The top four reasons young people gave for why they started vaping according to the National Youth Tobacco Survey:
“I was curious about them” (55.3%)
“Friend or family member used them” (30.8%)
“They are available in flavors, such as mint, candy, fruit or chocolate” (22.4%)
“I can use them to do tricks” (21.2%)
The Kids Are Alright, Parents Not So Much
Flavors and marketing practices making e-cigarettes sexy and fashionable were the two pillars that many parents, health experts, and government officials blamed for vaping skyrocketing among young people. Of course, none of these concerned groups bothered to ask young people why they vaped. They only projected their theories onto them.
Until now.
Too Little Too Late?
The release of the results of the NYTS come after:
The FDA imposed a partial ban on flavored vape cartridges excluding menthol and tobacco
Eight states – Massachusetts, Michigan, Montana, New York, Oregon, Rhode Island, Utah, Washington – have proposed banning flavored cartridges
Three states – Rhode Island, Utah, Washington – have bans already in effect, while prohibitions in other states are currently fighting legal challenges
The New York State Supreme Court recently granted an injunction to prevent a proposed ban on flavored vapes from taking effect. Governor Cuomo said that he would introduce a bill in the state legislature to ban flavors anyway, citing “unscrupulous vaping companies” who “target” teens with flavors.
Despite the release of not one, but two, CDC studies – the other lays the blame for the EVALI outbreak squarely on Vitamin E acetate – that directly contradict the hysteria surrounding the last few months, not a peep has been made about this by the media.

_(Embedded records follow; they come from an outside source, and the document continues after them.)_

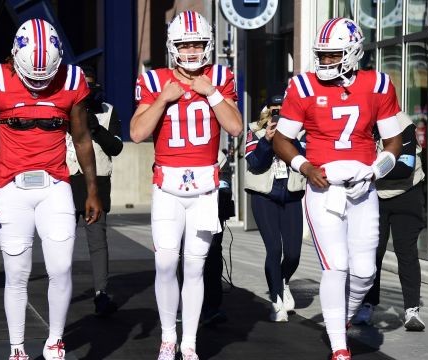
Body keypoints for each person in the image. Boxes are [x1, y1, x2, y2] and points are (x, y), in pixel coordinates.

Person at [0, 18, 102, 360]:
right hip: (12, 188)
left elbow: (82, 137)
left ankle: (55, 340)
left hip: (54, 185)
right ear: (15, 57)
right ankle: (17, 348)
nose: (40, 83)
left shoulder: (71, 79)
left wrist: (91, 189)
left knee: (60, 268)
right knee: (17, 274)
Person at [272, 18, 402, 360]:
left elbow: (393, 142)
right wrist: (306, 166)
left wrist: (376, 170)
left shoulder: (378, 84)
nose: (325, 62)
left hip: (363, 189)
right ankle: (339, 346)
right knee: (336, 266)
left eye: (333, 55)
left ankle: (342, 317)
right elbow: (283, 140)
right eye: (322, 55)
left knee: (365, 271)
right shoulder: (303, 86)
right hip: (324, 189)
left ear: (353, 53)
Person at [130, 11, 242, 360]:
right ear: (172, 47)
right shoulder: (154, 81)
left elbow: (236, 127)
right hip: (167, 186)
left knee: (195, 267)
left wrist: (210, 94)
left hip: (205, 189)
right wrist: (164, 98)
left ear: (208, 45)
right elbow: (136, 133)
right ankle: (167, 337)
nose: (191, 51)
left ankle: (189, 342)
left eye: (197, 44)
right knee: (165, 263)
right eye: (184, 44)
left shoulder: (220, 77)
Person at [351, 111, 426, 331]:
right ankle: (367, 304)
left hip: (407, 193)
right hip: (376, 195)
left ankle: (412, 310)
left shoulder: (402, 123)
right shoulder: (362, 121)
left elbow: (404, 167)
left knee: (406, 252)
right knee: (373, 253)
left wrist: (367, 171)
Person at [66, 65, 123, 317]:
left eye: (91, 84)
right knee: (61, 242)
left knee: (97, 241)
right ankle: (60, 291)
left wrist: (96, 129)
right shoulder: (63, 106)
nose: (88, 90)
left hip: (97, 183)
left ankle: (101, 293)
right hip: (66, 180)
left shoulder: (108, 111)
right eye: (83, 84)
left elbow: (116, 147)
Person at [245, 95, 305, 322]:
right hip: (264, 196)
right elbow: (255, 163)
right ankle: (276, 301)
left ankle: (283, 280)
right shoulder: (255, 130)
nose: (278, 114)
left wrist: (288, 138)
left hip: (291, 195)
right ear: (267, 111)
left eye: (282, 110)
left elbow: (305, 158)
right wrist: (268, 140)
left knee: (293, 254)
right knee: (274, 249)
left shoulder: (301, 131)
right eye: (274, 110)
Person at [200, 149, 234, 326]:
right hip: (184, 209)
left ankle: (212, 307)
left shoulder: (219, 156)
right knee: (186, 259)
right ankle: (184, 306)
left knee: (213, 255)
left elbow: (225, 183)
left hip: (212, 209)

Elected officials, concerned parents groups, public health experts have also not commented on the CDC’s findings.
Tasteless
But, of course, all the interested stakeholders in the vaping debate would not comment on the CDC’s findings. Doing so would mean walking back all their now-defunct arguments about evil vaping companies trying to addict their kids to nicotine with flavors like cotton candy and bubblegum.
It seems strange that people believed only teenagers are attracted to flavorful things as if taste buds disappear as you get older. Isn’t it possible that adults also enjoy cotton candy and bubblegum? Or do grown-ups only eat or drink things that taste like tobacco and menthol?
Will Cooler Heads Prevail?
The three states that have flavor bans in effect do not say how long the bans will last. The CDC also reported that the cases of EVALI have dropped. The agency, though, is still cautioning young people and pregnant women from vaping.
Juul has already restricted the sale of all its flavor pods save for the menthol and tobacco flavors, so no word on when Mango and Creme Brulee will be back in the mix. While the FDA instituted a ban on all flavors, the act applies only to pre-filled cartridges, because apparently, the kids do not like open tank systems.
Much was made about how “flavors” were what attracted kids to vaping. It was spoken about as if it was a given. No one ever presented any evidence that this was the case, and now that there is evidence, no one is talking about it. The reasoning that flavored vape cartridges somehow “targeted” minors was always flawed, now we have the data to back it up.
But who knows if people will listen.